**Exercise aim:**
Wherever a picture appears in the data below, omit it, and restate everything else word for word.
** Opening Given material block **
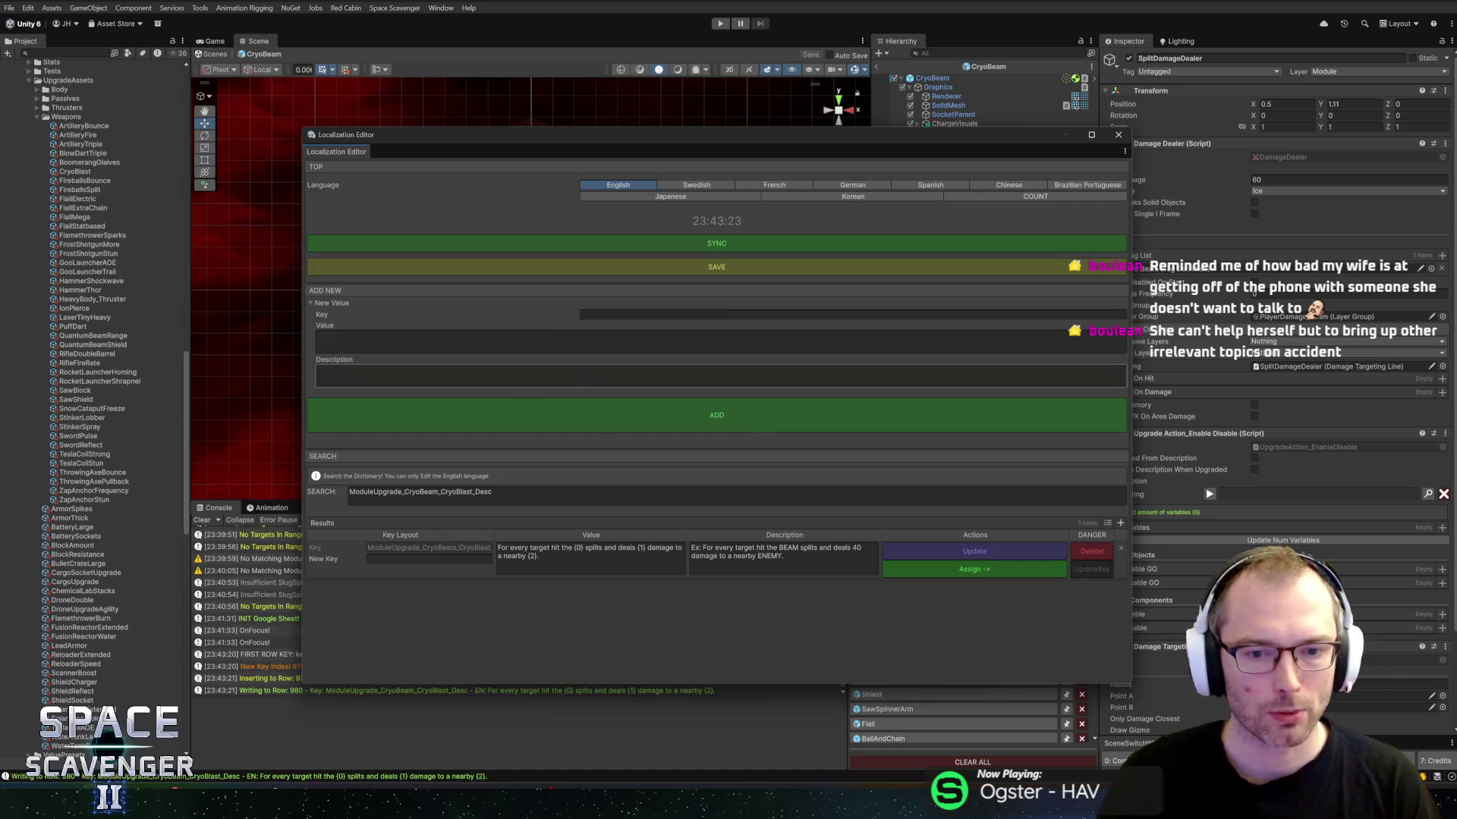
Step: Edit the value to end 'a nearby {2} {3}.' and add RANGE to the example description
left_click(576, 553)
left_click(527, 556)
** Closing Given material block **
**Response to this exercise:**
Step: Edit the value to end 'a nearby {2} {3}.' and add RANGE to the example description
left_click(576, 553)
left_click(527, 556)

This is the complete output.